"At last, Miss Rivers! I thought you must have abjured this brae since Moncrief and myself became temporary proprietors. I began to fear I should never meet you out of doors again."
"I have not been out for a long time alone," she replied; "but to-day some great man from London, a doctor, was to see poor Donald, and I was free for awhile, so I rambled away far up that hill-side. It was delightful—so still, so grave, so soft."
"You have been up the hill," cried Wilton, infinitely annoyed to think he had been lounging and writing in the house when he might have had a long walk with his companion. "I wish I had been with you. I imagine it must double one's enjoyment of scenery to look at it with a thorough artist like yourself."
Miss Rivers did not reply at once, but, after a moment's pause, asked, "Are you going out now to shoot?"
"Well, yes—at least it is my first appearance to-day."
"Would it be very inconvenient to you to walk back to Brosedale, or part of the way, with me?" She spoke with a slight, graceful hesitation.
"Inconvenient! No, certainly not," returned Wilton, trying to keep his eyes and voice from expressing too plainly the joy her request gave him. "It is a charity to employ me.

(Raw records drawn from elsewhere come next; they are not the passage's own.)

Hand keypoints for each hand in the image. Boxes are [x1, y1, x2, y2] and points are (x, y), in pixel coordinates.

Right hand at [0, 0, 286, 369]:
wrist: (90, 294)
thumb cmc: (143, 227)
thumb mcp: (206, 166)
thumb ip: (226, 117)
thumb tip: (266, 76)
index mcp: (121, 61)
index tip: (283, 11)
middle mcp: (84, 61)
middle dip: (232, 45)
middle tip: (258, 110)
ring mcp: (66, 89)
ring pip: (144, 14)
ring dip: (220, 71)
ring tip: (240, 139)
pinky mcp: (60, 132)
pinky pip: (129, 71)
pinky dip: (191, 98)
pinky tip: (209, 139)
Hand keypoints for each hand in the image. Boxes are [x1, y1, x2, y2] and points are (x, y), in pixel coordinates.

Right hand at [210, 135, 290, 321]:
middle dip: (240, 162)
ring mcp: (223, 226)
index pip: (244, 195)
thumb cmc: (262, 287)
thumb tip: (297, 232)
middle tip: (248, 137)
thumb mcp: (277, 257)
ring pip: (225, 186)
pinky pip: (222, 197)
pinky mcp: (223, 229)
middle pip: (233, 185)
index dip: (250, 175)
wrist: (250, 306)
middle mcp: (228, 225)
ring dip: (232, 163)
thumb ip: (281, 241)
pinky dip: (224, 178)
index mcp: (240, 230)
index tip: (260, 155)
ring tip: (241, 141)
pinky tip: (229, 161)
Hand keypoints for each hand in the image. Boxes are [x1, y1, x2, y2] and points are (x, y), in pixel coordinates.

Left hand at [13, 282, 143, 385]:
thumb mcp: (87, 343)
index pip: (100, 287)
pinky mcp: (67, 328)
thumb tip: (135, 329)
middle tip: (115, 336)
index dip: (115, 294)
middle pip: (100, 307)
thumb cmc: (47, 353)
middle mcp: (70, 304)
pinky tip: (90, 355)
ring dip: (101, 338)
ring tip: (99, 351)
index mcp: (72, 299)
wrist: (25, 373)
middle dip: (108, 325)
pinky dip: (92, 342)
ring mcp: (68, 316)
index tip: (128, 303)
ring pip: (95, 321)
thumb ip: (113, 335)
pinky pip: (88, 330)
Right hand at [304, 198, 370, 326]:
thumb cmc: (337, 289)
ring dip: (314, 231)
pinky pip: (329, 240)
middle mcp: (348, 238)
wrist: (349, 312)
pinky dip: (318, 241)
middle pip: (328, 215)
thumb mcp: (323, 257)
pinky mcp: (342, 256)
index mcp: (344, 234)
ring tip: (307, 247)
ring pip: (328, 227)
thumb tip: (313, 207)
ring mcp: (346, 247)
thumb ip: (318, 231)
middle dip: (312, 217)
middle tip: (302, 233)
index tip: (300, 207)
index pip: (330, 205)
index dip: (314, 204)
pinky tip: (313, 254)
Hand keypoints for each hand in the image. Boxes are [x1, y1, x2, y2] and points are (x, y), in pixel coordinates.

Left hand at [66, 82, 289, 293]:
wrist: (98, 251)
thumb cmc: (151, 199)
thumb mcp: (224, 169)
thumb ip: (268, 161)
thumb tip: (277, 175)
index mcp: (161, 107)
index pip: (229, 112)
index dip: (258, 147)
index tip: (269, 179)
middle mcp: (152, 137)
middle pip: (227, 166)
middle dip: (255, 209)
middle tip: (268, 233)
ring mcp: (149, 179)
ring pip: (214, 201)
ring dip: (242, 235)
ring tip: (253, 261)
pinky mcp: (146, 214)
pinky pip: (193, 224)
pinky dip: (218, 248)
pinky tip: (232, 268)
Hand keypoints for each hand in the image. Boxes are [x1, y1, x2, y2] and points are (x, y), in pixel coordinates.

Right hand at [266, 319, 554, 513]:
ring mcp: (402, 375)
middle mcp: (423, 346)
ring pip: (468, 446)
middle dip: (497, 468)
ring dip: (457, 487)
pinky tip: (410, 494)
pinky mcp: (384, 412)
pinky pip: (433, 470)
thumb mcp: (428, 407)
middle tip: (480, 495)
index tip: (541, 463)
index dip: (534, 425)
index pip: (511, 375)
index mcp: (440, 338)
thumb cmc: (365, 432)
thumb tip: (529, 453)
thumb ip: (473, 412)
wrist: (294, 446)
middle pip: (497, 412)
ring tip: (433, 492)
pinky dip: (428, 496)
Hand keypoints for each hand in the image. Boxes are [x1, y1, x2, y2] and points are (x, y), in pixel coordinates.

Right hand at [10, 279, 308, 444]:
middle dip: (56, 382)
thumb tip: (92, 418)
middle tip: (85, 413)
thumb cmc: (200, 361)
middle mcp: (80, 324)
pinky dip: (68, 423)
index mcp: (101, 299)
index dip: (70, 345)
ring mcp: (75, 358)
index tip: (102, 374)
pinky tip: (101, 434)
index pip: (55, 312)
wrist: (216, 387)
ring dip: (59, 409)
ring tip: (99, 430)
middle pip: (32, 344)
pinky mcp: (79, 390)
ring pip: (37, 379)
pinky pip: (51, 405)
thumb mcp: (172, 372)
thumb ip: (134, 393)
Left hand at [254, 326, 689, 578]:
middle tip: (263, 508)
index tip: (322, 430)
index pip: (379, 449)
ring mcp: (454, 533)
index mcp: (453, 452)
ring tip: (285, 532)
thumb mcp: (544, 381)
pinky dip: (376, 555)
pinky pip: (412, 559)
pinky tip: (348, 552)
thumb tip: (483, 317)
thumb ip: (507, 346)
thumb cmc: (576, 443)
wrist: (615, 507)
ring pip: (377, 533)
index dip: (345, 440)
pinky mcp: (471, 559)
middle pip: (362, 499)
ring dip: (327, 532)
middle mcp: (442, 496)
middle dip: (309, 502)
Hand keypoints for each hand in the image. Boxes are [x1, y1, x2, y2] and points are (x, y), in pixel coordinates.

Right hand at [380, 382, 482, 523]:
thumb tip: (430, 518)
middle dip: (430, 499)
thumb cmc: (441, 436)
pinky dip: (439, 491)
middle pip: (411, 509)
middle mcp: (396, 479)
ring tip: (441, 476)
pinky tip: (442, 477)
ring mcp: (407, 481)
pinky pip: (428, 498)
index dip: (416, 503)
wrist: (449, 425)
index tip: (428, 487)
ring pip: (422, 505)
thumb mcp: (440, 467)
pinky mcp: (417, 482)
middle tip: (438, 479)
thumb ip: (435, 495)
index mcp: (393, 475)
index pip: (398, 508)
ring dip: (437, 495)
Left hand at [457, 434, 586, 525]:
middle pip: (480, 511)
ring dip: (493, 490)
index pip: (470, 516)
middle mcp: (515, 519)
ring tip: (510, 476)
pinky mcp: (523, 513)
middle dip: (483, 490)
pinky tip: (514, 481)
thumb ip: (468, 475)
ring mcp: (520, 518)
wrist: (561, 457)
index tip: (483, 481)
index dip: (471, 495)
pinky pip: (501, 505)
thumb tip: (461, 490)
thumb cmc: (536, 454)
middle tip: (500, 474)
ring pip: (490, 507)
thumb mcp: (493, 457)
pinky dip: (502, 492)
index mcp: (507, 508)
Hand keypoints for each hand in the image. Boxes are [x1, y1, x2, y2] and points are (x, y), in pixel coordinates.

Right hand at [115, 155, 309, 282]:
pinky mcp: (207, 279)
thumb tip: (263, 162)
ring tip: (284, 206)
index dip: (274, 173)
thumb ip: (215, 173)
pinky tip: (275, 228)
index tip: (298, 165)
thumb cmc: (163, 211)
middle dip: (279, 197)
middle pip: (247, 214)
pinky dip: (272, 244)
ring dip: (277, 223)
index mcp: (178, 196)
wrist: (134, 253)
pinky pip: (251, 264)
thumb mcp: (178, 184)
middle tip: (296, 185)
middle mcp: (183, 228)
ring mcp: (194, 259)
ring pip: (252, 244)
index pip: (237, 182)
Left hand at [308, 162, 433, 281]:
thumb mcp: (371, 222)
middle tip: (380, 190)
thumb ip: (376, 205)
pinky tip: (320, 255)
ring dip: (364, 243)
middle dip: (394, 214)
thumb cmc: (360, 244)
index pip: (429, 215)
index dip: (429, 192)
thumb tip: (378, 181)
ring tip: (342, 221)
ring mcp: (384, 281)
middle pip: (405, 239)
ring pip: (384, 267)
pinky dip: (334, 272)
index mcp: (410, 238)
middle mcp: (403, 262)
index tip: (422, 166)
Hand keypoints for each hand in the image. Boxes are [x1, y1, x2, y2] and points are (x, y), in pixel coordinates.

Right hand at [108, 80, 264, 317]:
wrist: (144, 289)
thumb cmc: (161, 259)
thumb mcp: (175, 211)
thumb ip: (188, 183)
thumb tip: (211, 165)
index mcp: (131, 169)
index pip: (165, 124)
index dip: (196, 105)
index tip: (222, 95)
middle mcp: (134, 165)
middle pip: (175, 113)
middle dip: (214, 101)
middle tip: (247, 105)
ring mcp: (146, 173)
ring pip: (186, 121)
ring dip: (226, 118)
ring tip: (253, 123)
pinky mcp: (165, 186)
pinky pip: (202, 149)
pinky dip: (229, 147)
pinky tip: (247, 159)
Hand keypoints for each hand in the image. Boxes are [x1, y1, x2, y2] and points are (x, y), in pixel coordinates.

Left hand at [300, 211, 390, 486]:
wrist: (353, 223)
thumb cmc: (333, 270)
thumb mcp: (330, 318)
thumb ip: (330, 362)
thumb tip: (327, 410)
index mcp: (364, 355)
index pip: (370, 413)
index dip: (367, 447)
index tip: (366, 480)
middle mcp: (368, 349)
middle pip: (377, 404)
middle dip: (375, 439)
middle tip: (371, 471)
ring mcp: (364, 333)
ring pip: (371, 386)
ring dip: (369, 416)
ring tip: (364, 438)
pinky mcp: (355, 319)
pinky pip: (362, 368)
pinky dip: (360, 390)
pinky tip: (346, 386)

You know I have lost my chum, Major Moncrief, and I feel somewhat adrift. But I thought young Fergusson was better. Miss Saville said so."
Miss Rivers shook her head. "They know nothing about it. He will never be better; but it is not because he is worse that this great doctor comes. He pays periodical visits. Donald always suffers; and I think he frets because his step-sisters and that cousin of yours come and sketch and talk in our room so often; it does him no good."